Vorzugswürdig wäre hier eine Erbauseinandersetzung zwischen Anna und Petra. Anna erhält (zur Auszahlung von Petra und gegen Eigentumsübertrag auf sich) von Paul ein Darlehen, wozu sie einen Darlehensvertrag mit Verzinsung schließen. Gesichert wird dieser mit einer Sicherungshypothek für Paul. Da Paul und Anna ohnehin planen zu heiraten, wird ferner vereinbart, dass mit Eheschließung Anna das Darlehen durch Eigentumsübertragung auf Paul tilgen darf. Paul erhält für sein Darlehen ein Kündigungsrecht mit einer Frist von sechs Monaten, sollte es zu keiner Heirat kommen. So entstünden keine Grundbuchkosten und keine Grunderwerbsteuer.

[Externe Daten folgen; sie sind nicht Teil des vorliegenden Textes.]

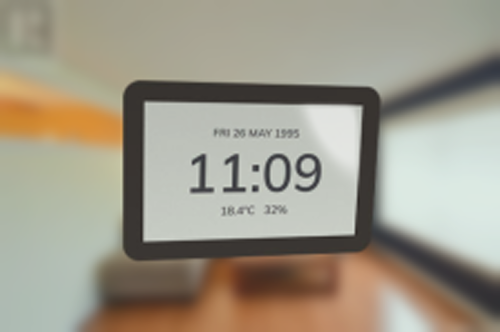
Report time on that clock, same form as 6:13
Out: 11:09
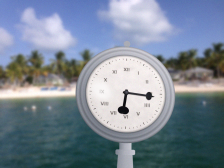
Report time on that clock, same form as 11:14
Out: 6:16
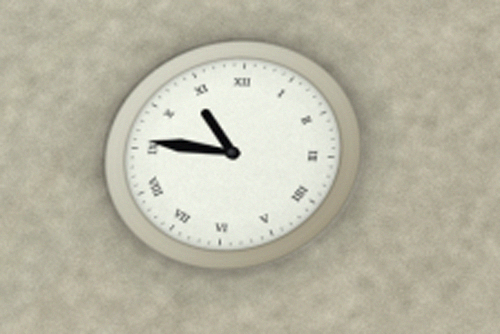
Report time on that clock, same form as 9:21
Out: 10:46
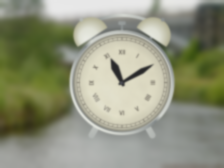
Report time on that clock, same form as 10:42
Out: 11:10
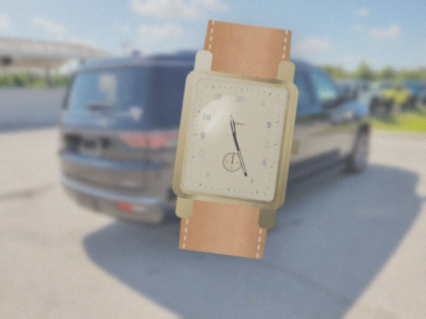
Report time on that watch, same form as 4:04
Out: 11:26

5. DIE VORSORGEVOLLMACHT – AUCH EIN FALL VON „DENN SIE WISSEN NICHT, WAS SIE TUN“

Die Erblasser haben wie in Fall 1 zu Lebzeiten nicht nur die Grundstücke gegen Einräumung eines Nießbrauchs übertragen, sie erteilten auch eine beglaubigte (notarielle) Vorsorgevollmacht. Ein handschriftliches Testament liegt vor. Streitig ist, ob bei Verkauf der Immobilie auf die Voreintragung gemäß § 39 GBO verzichtet werden kann, weil die notarielle Vorsorgevollmacht analog § 40 GBO Anwendung findet. Es wird vertreten, dass die transmortale Vorsorgevollmacht den Berechtigten ermächtigt, für die Erben aufzutreten. Dagegen spricht, dass bei Vollmachtserteilung die Erben (mangels Erbfalls) noch unklar waren. Anders sieht es das Kammergericht, das sogar eine Belastung der Immobilie aufgrund der notariellen Vorsorgevollmacht für möglich hält. Jedenfalls reiche eine transmortale Vorsorgevollmacht zum Nachweis der Vertretungsmacht des Bevollmächtigten, wenn dieser erklärt, Alleinerbe des Vollmachtgebers zu sein (KG-Beschluss vom 2.3.2021 – 1 W 1503/20, Zerb 2021,221). Auch wenn durch den Verzicht auf die Voreintragung einige Beurkundungs- und Eintragungskosten gespart werden können: Die Käufer einer solchen Immobilie sollten sich darüber im Klaren sein, dass ein gutgläubiger Erwerb ohne Voreintragung des Verkäufers im Grundbuch nicht möglich ist. Die „echten“ Erben können also noch bis zu 30 Jahre nach dem Verkauf „auf der Bildfläche erscheinen“ und den Kauf rückgängig machen.

FAZIT

Deutlich wurde bei der Veranstaltung, dass ein Notar die Mandanten in Bezug auf die Beurkundungskosten wie auch den Eintragungskosten und Grunderwerbsteuern mehr oder weniger gut beraten kann. Die Gestaltung von Rückübertragungsvormerkungen, Erbauseinandersetzungen und Vorsorgevollmachten können die Situation der Erben nach dem Erbfall erheblich vereinfachen oder auch erschweren. Für die anwaltliche Beratungspraxis sind hier entsprechende Kenntnisse äußerst hilfreich.